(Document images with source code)

Segment Open

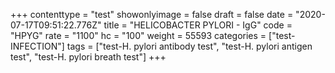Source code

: +++
contenttype = "test"
showonlyimage = false
draft = false
date = "2020-07-17T09:51:22.776Z"
title = "HELICOBACTER PYLORI - IgG"
code = "HPYG"
rate = "1100"
hc = "100"
weight = 55593
categories = ["test-INFECTION"]
tags = ["test-H. pylori antibody test", "test-H. pylori antigen test", "test-H. pylori breath test"]
+++

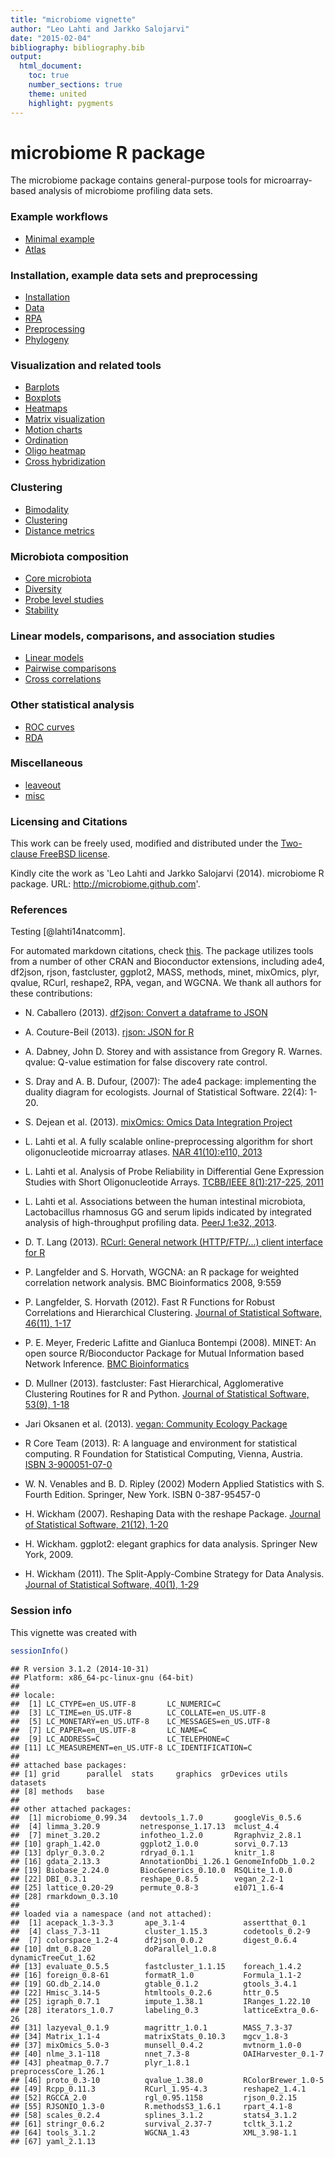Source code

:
 ```yaml
---
title: "microbiome vignette"
author: "Leo Lahti and Jarkko Salojarvi"
date: "2015-02-04"
bibliography: bibliography.bib
output:
  html_document:
    toc: true
    number_sections: true
    theme: united
    highlight: pygments
---
```

<!--
  %\VignetteEngine{knitr::rmarkdown}
  %\VignetteIndexEntry{microbiome tutorial}
  %\usepackage[utf8]{inputenc}
-->


microbiome R package
===========

The microbiome package contains general-purpose tools for
microarray-based analysis of microbiome profiling data sets. 

### Example workflows
* [Minimal example](Template.Rmd)
* [Atlas](Atlas.Rmd)

### Installation, example data sets and preprocessing
* [Installation](Installation.Rmd)
* [Data](Data.Rmd)
* [RPA](RPA.Rmd)
* [Preprocessing](Preprocessing.Rmd)
* [Phylogeny](Phylogeny.Rmd)

### Visualization and related tools

* [Barplots](Barplots.Rmd)
* [Boxplots](Boxplots.Rmd)
* [Heatmaps](Heatmap.Rmd)
* [Matrix visualization](Matrix-visualization.Rmd)
* [Motion charts](Motionchart.Rmd)
* [Ordination](Projections.Rmd)
* [Oligo heatmap](Oligoheatmap.Rmd)
* [Cross hybridization](Crosshyb.Rmd)

### Clustering 
* [Bimodality](Bimodality.Rmd)
* [Clustering](Clustering.Rmd)
* [Distance metrics](Metrics.Rmd)

### Microbiota composition
* [Core microbiota](Core.Rmd)
* [Diversity](Diversity.Rmd)
* [Probe level studies](Probelevel.Rmd)
* [Stability](Stability.Rmd)

### Linear models, comparisons, and association studies
* [Linear models](limma.Rmd)
* [Pairwise comparisons](Comparisons.Rmd)
* [Cross correlations](Crosscorrelation.Rmd)

### Other statistical analysis
* [ROC curves](ROC.Rmd)
* [RDA](RDA.Rmd)

### Miscellaneous
* [leaveout](leaveout.Rmd)
* [misc](misc.Rmd)



### Licensing and Citations

This work can be freely used, modified and distributed under the 
[Two-clause FreeBSD license](http://en.wikipedia.org/wiki/BSD\_licenses).

Kindly cite the work as 'Leo Lahti and Jarkko Salojarvi
(2014). microbiome R package. URL: http://microbiome.github.com'.


### References

Testing [@lahti14natcomm].

For automated markdown citations, check [this](http://rmarkdown.rstudio.com/authoring_bibliographies_and_citations.html). The package utilizes tools from a number of other CRAN and
Bioconductor extensions, including ade4, df2json, rjson, fastcluster,
ggplot2, MASS, methods, minet, mixOmics, plyr, qvalue, RCurl,
reshape2, RPA, vegan, and WGCNA. We thank all authors for these
contributions:

 * N. Caballero (2013). [df2json: Convert a dataframe to JSON](http://CRAN.R-project.org/package=df2json) 

 * A. Couture-Beil (2013). [rjson: JSON for R](http://CRAN.R-project.org/package=rjson) 

 * A. Dabney, John D. Storey and with assistance from Gregory R. Warnes. qvalue: Q-value estimation for false discovery rate control. 

 * S. Dray and A. B. Dufour, (2007): The ade4 package: implementing the duality diagram for ecologists. Journal of Statistical Software. 22(4): 1-20.

 * S. Dejean et al. (2013). [mixOmics: Omics Data Integration Project](http://CRAN.R-project.org/package=mixOmics) 

 * L. Lahti et al. A fully scalable online-preprocessing algorithm for short oligonucleotide microarray atlases. [NAR 41(10):e110, 2013](http://nar.oxfordjournals.org/content/41/10/e110) 

 * L. Lahti et al. Analysis of Probe Reliability in Differential Gene Expression Studies with Short Oligonucleotide Arrays. [TCBB/IEEE 8(1):217-225, 2011](http://www.computer.org/portal/web/csdl/doi/10.1109/TCBB.2009.38)

 * L. Lahti et al. Associations between the human intestinal microbiota, Lactobacillus rhamnosus GG and serum lipids indicated by integrated analysis of high-throughput profiling data. [PeerJ 1:e32, 2013](http://dx.doi.org/10.7717/peerj.32).

 * D. T. Lang (2013). [RCurl: General network (HTTP/FTP/...) client interface for R](http://CRAN.R-project.org/package=RCurl) 

 * P. Langfelder and S. Horvath, WGCNA: an R package for weighted correlation network analysis. BMC Bioinformatics 2008, 9:559 

 * P. Langfelder, S. Horvath (2012). Fast R Functions for Robust Correlations and Hierarchical Clustering. [Journal of Statistical Software, 46(11), 1-17](http://www.jstatsoft.org/v46/i11/)

 * P. E. Meyer, Frederic Lafitte and Gianluca Bontempi (2008). MINET: An open source R/Bioconductor Package for Mutual Information based Network Inference. [BMC Bioinformatics](http://www.biomedcentral.com/1471-2105/9/461)

 * D. Mullner (2013). fastcluster: Fast Hierarchical, Agglomerative Clustering Routines for R and Python. [Journal of Statistical Software, 53(9), 1-18](http://www.jstatsoft.org/v53/i09/)

 * Jari Oksanen et al. (2013). [vegan: Community Ecology Package](http://CRAN.R-project.org/package=vegan) 

 * R Core Team (2013). R: A language and environment for statistical computing. R Foundation for Statistical Computing, Vienna, Austria. [ISBN 3-900051-07-0](http://www.R-project.org/)

 * W. N. Venables and B. D. Ripley (2002) Modern Applied Statistics with S. Fourth Edition. Springer, New York. ISBN 0-387-95457-0

 * H. Wickham (2007). Reshaping Data with the reshape Package. [Journal of Statistical Software, 21(12), 1-20](http://www.jstatsoft.org/v21/i12/)

 * H. Wickham. ggplot2: elegant graphics for data analysis. Springer New York, 2009. 

 * H. Wickham (2011). The Split-Apply-Combine Strategy for Data Analysis. [Journal of Statistical Software, 40(1), 1-29](http://www.jstatsoft.org/v40/i01/)


### Session info

This vignette was created with


```r
sessionInfo()
```

```
## R version 3.1.2 (2014-10-31)
## Platform: x86_64-pc-linux-gnu (64-bit)
## 
## locale:
##  [1] LC_CTYPE=en_US.UTF-8       LC_NUMERIC=C              
##  [3] LC_TIME=en_US.UTF-8        LC_COLLATE=en_US.UTF-8    
##  [5] LC_MONETARY=en_US.UTF-8    LC_MESSAGES=en_US.UTF-8   
##  [7] LC_PAPER=en_US.UTF-8       LC_NAME=C                 
##  [9] LC_ADDRESS=C               LC_TELEPHONE=C            
## [11] LC_MEASUREMENT=en_US.UTF-8 LC_IDENTIFICATION=C       
## 
## attached base packages:
## [1] grid      parallel  stats     graphics  grDevices utils     datasets 
## [8] methods   base     
## 
## other attached packages:
##  [1] microbiome_0.99.34   devtools_1.7.0       googleVis_0.5.6     
##  [4] limma_3.20.9         netresponse_1.17.13  mclust_4.4          
##  [7] minet_3.20.2         infotheo_1.2.0       Rgraphviz_2.8.1     
## [10] graph_1.42.0         ggplot2_1.0.0        sorvi_0.7.13        
## [13] dplyr_0.3.0.2        rdryad_0.1.1         knitr_1.8           
## [16] gdata_2.13.3         AnnotationDbi_1.26.1 GenomeInfoDb_1.0.2  
## [19] Biobase_2.24.0       BiocGenerics_0.10.0  RSQLite_1.0.0       
## [22] DBI_0.3.1            reshape_0.8.5        vegan_2.2-1         
## [25] lattice_0.20-29      permute_0.8-3        e1071_1.6-4         
## [28] rmarkdown_0.3.10    
## 
## loaded via a namespace (and not attached):
##  [1] acepack_1.3-3.3       ape_3.1-4             assertthat_0.1       
##  [4] class_7.3-11          cluster_1.15.3        codetools_0.2-9      
##  [7] colorspace_1.2-4      df2json_0.0.2         digest_0.6.4         
## [10] dmt_0.8.20            doParallel_1.0.8      dynamicTreeCut_1.62  
## [13] evaluate_0.5.5        fastcluster_1.1.15    foreach_1.4.2        
## [16] foreign_0.8-61        formatR_1.0           Formula_1.1-2        
## [19] GO.db_2.14.0          gtable_0.1.2          gtools_3.4.1         
## [22] Hmisc_3.14-5          htmltools_0.2.6       httr_0.5             
## [25] igraph_0.7.1          impute_1.38.1         IRanges_1.22.10      
## [28] iterators_1.0.7       labeling_0.3          latticeExtra_0.6-26  
## [31] lazyeval_0.1.9        magrittr_1.0.1        MASS_7.3-37          
## [34] Matrix_1.1-4          matrixStats_0.10.3    mgcv_1.8-3           
## [37] mixOmics_5.0-3        munsell_0.4.2         mvtnorm_1.0-0        
## [40] nlme_3.1-118          nnet_7.3-8            OAIHarvester_0.1-7   
## [43] pheatmap_0.7.7        plyr_1.8.1            preprocessCore_1.26.1
## [46] proto_0.3-10          qvalue_1.38.0         RColorBrewer_1.0-5   
## [49] Rcpp_0.11.3           RCurl_1.95-4.3        reshape2_1.4.1       
## [52] RGCCA_2.0             rgl_0.95.1158         rjson_0.2.15         
## [55] RJSONIO_1.3-0         R.methodsS3_1.6.1     rpart_4.1-8          
## [58] scales_0.2.4          splines_3.1.2         stats4_3.1.2         
## [61] stringr_0.6.2         survival_2.37-7       tcltk_3.1.2          
## [64] tools_3.1.2           WGCNA_1.43            XML_3.98-1.1         
## [67] yaml_2.1.13
```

Segment Closed

Begin at the first line of the entries and end at the line containing "Testing [@lahti14natcomm].": write out each line exactly, skipping pictures.

Source code

: +++
contenttype = "test"
showonlyimage = false
draft = false
date = "2020-07-17T09:51:22.776Z"
title = "HELICOBACTER PYLORI - IgG"
code = "HPYG"
rate = "1100"
hc = "100"
weight = 55593
categories = ["test-INFECTION"]
tags = ["test-H. pylori antibody test", "test-H. pylori antigen test", "test-H. pylori breath test"]
+++

Source code

:
 ```yaml
---
title: "microbiome vignette"
author: "Leo Lahti and Jarkko Salojarvi"
date: "2015-02-04"
bibliography: bibliography.bib
output:
  html_document:
    toc: true
    number_sections: true
    theme: united
    highlight: pygments
---
```

<!--
  %\VignetteEngine{knitr::rmarkdown}
  %\VignetteIndexEntry{microbiome tutorial}
  %\usepackage[utf8]{inputenc}
-->


microbiome R package
===========

The microbiome package contains general-purpose tools for
microarray-based analysis of microbiome profiling data sets. 

### Example workflows
* [Minimal example](Template.Rmd)
* [Atlas](Atlas.Rmd)

### Installation, example data sets and preprocessing
* [Installation](Installation.Rmd)
* [Data](Data.Rmd)
* [RPA](RPA.Rmd)
* [Preprocessing](Preprocessing.Rmd)
* [Phylogeny](Phylogeny.Rmd)

### Visualization and related tools

* [Barplots](Barplots.Rmd)
* [Boxplots](Boxplots.Rmd)
* [Heatmaps](Heatmap.Rmd)
* [Matrix visualization](Matrix-visualization.Rmd)
* [Motion charts](Motionchart.Rmd)
* [Ordination](Projections.Rmd)
* [Oligo heatmap](Oligoheatmap.Rmd)
* [Cross hybridization](Crosshyb.Rmd)

### Clustering 
* [Bimodality](Bimodality.Rmd)
* [Clustering](Clustering.Rmd)
* [Distance metrics](Metrics.Rmd)

### Microbiota composition
* [Core microbiota](Core.Rmd)
* [Diversity](Diversity.Rmd)
* [Probe level studies](Probelevel.Rmd)
* [Stability](Stability.Rmd)

### Linear models, comparisons, and association studies
* [Linear models](limma.Rmd)
* [Pairwise comparisons](Comparisons.Rmd)
* [Cross correlations](Crosscorrelation.Rmd)

### Other statistical analysis
* [ROC curves](ROC.Rmd)
* [RDA](RDA.Rmd)

### Miscellaneous
* [leaveout](leaveout.Rmd)
* [misc](misc.Rmd)



### Licensing and Citations

This work can be freely used, modified and distributed under the 
[Two-clause FreeBSD license](http://en.wikipedia.org/wiki/BSD\_licenses).

Kindly cite the work as 'Leo Lahti and Jarkko Salojarvi
(2014). microbiome R package. URL: http://microbiome.github.com'.


### References

Testing [@lahti14natcomm].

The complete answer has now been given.